Written exercise
Retype every entry in its entirety, without alteration.

>> Begin Records to use

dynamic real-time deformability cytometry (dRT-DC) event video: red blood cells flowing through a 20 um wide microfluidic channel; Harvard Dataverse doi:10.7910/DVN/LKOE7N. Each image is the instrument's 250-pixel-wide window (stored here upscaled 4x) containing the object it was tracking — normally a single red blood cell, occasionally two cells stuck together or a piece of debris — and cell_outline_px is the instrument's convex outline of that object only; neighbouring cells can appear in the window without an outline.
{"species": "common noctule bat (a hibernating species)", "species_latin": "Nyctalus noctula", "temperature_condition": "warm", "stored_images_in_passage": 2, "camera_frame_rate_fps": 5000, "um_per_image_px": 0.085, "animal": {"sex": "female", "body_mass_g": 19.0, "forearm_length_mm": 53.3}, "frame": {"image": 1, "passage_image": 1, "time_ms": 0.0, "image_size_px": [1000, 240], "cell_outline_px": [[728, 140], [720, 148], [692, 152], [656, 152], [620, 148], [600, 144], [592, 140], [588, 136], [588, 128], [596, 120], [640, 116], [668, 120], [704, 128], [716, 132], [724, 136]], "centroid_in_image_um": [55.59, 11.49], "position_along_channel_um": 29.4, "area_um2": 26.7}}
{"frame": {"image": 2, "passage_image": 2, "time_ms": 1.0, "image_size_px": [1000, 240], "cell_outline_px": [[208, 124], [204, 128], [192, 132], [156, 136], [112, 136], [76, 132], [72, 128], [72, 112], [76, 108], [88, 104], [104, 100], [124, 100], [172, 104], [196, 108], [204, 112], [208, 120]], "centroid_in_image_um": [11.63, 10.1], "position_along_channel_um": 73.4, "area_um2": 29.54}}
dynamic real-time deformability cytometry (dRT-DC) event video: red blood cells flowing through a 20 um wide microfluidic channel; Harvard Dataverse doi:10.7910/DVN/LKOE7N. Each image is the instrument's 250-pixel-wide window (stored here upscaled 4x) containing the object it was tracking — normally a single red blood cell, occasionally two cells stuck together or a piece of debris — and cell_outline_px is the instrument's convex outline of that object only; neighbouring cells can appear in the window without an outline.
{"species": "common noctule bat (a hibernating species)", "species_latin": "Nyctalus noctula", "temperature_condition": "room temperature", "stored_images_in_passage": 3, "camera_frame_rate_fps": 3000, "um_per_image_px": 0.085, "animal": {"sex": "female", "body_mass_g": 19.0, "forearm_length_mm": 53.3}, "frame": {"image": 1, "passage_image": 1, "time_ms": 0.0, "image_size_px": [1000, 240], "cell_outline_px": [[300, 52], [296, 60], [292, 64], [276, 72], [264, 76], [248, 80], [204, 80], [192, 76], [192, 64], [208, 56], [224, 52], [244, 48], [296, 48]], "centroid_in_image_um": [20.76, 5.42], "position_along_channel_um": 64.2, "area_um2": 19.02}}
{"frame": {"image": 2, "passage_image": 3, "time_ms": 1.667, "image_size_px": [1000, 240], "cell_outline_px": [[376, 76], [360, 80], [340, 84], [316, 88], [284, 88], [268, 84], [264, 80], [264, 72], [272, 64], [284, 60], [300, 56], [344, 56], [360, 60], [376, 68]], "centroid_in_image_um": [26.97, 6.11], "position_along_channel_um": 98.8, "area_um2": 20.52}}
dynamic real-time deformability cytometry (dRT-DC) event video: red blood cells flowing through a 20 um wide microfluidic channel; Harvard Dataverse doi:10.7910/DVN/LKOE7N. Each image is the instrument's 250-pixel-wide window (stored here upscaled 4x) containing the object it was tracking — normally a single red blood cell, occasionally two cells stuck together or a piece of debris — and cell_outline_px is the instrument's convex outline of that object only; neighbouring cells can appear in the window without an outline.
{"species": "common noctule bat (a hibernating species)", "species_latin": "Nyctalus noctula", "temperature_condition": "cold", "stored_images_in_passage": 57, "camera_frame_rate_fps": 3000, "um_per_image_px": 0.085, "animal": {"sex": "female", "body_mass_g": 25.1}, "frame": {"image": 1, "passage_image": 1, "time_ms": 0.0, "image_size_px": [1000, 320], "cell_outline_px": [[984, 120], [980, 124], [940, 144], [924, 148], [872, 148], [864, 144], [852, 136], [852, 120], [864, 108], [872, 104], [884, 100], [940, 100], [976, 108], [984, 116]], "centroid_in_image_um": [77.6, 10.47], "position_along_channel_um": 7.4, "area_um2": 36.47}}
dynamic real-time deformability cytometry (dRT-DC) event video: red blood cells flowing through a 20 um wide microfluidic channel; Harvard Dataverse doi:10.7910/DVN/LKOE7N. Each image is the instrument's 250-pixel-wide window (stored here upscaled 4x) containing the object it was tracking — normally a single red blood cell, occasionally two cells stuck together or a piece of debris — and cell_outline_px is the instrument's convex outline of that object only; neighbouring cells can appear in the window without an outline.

>> End Records to use

Correct output
dynamic real-time deformability cytometry (dRT-DC) event video: red blood cells flowing through a 20 um wide microfluidic channel; Harvard Dataverse doi:10.7910/DVN/LKOE7N. Each image is the instrument's 250-pixel-wide window (stored here upscaled 4x) containing the object it was tracking — normally a single red blood cell, occasionally two cells stuck together or a piece of debris — and cell_outline_px is the instrument's convex outline of that object only; neighbouring cells can appear in the window without an outline.
{"species": "common noctule bat (a hibernating species)", "species_latin": "Nyctalus noctula", "temperature_condition": "warm", "stored_images_in_passage": 2, "camera_frame_rate_fps": 5000, "um_per_image_px": 0.085, "animal": {"sex": "female", "body_mass_g": 19.0, "forearm_length_mm": 53.3}, "frame": {"image": 1, "passage_image": 1, "time_ms": 0.0, "image_size_px": [1000, 240], "cell_outline_px": [[728, 140], [720, 148], [692, 152], [656, 152], [620, 148], [600, 144], [592, 140], [588, 136], [588, 128], [596, 120], [640, 116], [668, 120], [704, 128], [716, 132], [724, 136]], "centroid_in_image_um": [55.59, 11.49], "position_along_channel_um": 29.4, "area_um2": 26.7}}
{"frame": {"image": 2, "passage_image": 2, "time_ms": 1.0, "image_size_px": [1000, 240], "cell_outline_px": [[208, 124], [204, 128], [192, 132], [156, 136], [112, 136], [76, 132], [72, 128], [72, 112], [76, 108], [88, 104], [104, 100], [124, 100], [172, 104], [196, 108], [204, 112], [208, 120]], "centroid_in_image_um": [11.63, 10.1], "position_along_channel_um": 73.4, "area_um2": 29.54}}
dynamic real-time deformability cytometry (dRT-DC) event video: red blood cells flowing through a 20 um wide microfluidic channel; Harvard Dataverse doi:10.7910/DVN/LKOE7N. Each image is the instrument's 250-pixel-wide window (stored here upscaled 4x) containing the object it was tracking — normally a single red blood cell, occasionally two cells stuck together or a piece of debris — and cell_outline_px is the instrument's convex outline of that object only; neighbouring cells can appear in the window without an outline.
{"species": "common noctule bat (a hibernating species)", "species_latin": "Nyctalus noctula", "temperature_condition": "room temperature", "stored_images_in_passage": 3, "camera_frame_rate_fps": 3000, "um_per_image_px": 0.085, "animal": {"sex": "female", "body_mass_g": 19.0, "forearm_length_mm": 53.3}, "frame": {"image": 1, "passage_image": 1, "time_ms": 0.0, "image_size_px": [1000, 240], "cell_outline_px": [[300, 52], [296, 60], [292, 64], [276, 72], [264, 76], [248, 80], [204, 80], [192, 76], [192, 64], [208, 56], [224, 52], [244, 48], [296, 48]], "centroid_in_image_um": [20.76, 5.42], "position_along_channel_um": 64.2, "area_um2": 19.02}}
{"frame": {"image": 2, "passage_image": 3, "time_ms": 1.667, "image_size_px": [1000, 240], "cell_outline_px": [[376, 76], [360, 80], [340, 84], [316, 88], [284, 88], [268, 84], [264, 80], [264, 72], [272, 64], [284, 60], [300, 56], [344, 56], [360, 60], [376, 68]], "centroid_in_image_um": [26.97, 6.11], "position_along_channel_um": 98.8, "area_um2": 20.52}}
dynamic real-time deformability cytometry (dRT-DC) event video: red blood cells flowing through a 20 um wide microfluidic channel; Harvard Dataverse doi:10.7910/DVN/LKOE7N. Each image is the instrument's 250-pixel-wide window (stored here upscaled 4x) containing the object it was tracking — normally a single red blood cell, occasionally two cells stuck together or a piece of debris — and cell_outline_px is the instrument's convex outline of that object only; neighbouring cells can appear in the window without an outline.
{"species": "common noctule bat (a hibernating species)", "species_latin": "Nyctalus noctula", "temperature_condition": "cold", "stored_images_in_passage": 57, "camera_frame_rate_fps": 3000, "um_per_image_px": 0.085, "animal": {"sex": "female", "body_mass_g": 25.1}, "frame": {"image": 1, "passage_image": 1, "time_ms": 0.0, "image_size_px": [1000, 320], "cell_outline_px": [[984, 120], [980, 124], [940, 144], [924, 148], [872, 148], [864, 144], [852, 136], [852, 120], [864, 108], [872, 104], [884, 100], [940, 100], [976, 108], [984, 116]], "centroid_in_image_um": [77.6, 10.47], "position_along_channel_um": 7.4, "area_um2": 36.47}}
dynamic real-time deformability cytometry (dRT-DC) event video: red blood cells flowing through a 20 um wide microfluidic channel; Harvard Dataverse doi:10.7910/DVN/LKOE7N. Each image is the instrument's 250-pixel-wide window (stored here upscaled 4x) containing the object it was tracking — normally a single red blood cell, occasionally two cells stuck together or a piece of debris — and cell_outline_px is the instrument's convex outline of that object only; neighbouring cells can appear in the window without an outline.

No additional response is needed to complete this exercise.